Wie die Vorinstanzen zutreffend dargelegt haben, sind im vorliegenden Fall die Voraussetzungen für die Zuerkennung einer abstrakten Rente gegeben. Ausgehend von den Feststellungen des Erstgerichtes besteht hier die Gefahr einer früheren Erschöpfung der Arbeitskraft des Klägers ebenso wie die Gefahr einer Benachteiligung im Wettbewerb mit gesunden Menschen. Gerade die Argumentation der beklagten Parteien, dass der Kläger im Hinblick auf sein Alter faktisch nicht mehr vermittelbar ist, spricht für die Zuerkennung einer abstrakten Rente. Der Kläger ist nämlich derzeit noch bei seinem Arbeitgeber beschäftigt und könnte unter Umständen den Nachweis, dass das Arbeitsverhältnis wegen seiner gesundheitlichen Beeinträchtigungen und nicht wegen seines Alters aufgelöst wurde, nur schwer erbringen.

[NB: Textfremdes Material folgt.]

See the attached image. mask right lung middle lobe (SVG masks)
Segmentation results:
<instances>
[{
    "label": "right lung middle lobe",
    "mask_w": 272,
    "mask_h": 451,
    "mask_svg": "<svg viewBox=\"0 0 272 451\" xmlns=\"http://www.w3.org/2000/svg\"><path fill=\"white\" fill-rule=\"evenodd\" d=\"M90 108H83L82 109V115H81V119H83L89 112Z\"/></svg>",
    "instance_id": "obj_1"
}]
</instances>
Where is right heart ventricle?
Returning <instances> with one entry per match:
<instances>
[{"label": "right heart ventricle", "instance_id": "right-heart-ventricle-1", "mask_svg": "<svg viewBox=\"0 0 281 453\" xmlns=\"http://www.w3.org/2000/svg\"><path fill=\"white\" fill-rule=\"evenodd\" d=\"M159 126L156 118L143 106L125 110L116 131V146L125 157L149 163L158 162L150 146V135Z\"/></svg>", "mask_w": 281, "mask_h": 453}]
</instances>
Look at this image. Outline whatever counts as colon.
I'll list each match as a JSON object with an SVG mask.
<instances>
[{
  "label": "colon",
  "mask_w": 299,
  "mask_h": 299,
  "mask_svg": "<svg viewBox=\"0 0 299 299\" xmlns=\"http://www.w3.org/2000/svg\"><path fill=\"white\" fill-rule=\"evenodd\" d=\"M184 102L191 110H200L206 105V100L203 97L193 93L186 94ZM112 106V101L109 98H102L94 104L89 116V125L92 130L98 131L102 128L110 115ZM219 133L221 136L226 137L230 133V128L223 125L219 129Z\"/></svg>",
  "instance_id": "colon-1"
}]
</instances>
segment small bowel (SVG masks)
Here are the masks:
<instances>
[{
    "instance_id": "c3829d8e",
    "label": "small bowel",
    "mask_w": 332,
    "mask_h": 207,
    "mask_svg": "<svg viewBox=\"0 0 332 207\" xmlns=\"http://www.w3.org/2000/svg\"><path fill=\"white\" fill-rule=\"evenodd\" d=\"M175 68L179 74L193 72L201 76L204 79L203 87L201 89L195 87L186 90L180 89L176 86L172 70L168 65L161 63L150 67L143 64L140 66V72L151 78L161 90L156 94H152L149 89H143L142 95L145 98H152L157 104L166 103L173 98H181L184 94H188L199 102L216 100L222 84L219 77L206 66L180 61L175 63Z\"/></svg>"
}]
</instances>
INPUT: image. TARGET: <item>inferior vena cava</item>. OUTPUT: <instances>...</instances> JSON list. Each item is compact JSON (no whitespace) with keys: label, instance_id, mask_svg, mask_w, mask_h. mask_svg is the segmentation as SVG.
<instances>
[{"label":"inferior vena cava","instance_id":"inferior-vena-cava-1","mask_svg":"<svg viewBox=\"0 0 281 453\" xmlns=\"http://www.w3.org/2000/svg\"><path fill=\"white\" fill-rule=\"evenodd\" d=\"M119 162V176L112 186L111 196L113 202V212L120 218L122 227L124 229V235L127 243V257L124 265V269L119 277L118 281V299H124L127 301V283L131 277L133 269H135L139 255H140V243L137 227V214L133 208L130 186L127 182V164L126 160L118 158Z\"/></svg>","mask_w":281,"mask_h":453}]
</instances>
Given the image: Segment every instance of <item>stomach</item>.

Entgegen der Ansicht der beklagten Parteien kann dem Kläger auch keine Verletzung der Schadensminderungspflicht angelastet werden. Eine solche besteht nämlich nur, soweit die Maßnahmen zumutbar sind; die Zumutbarkeit richtet sich nach den Interessen beider Teile im Einzelfall und nach den Grundsätzen des redlichen Verkehrs (Reischauer, aaO, § 1304 Rz 38 mwN). Legt man diese Grundsätze auf den vorliegenden Fall an, so kann dem Kläger, dessen Arbeitsplatz ohnehin gefährdet ist, nicht zugemutet werden, von seinem Dienstgeber die Einhaltung bestimmter arbeitsrechtlicher Schutzvorschriften zu verlangen und zu versuchen diese auch noch im Zwangswege durchzusetzen.

Der unberechtigten Revision der beklagten Parteien war sohin keine Folge zu geben.

Die Entscheidung über die Kosten gründet sich auf die §§ 41, 50 ZPO.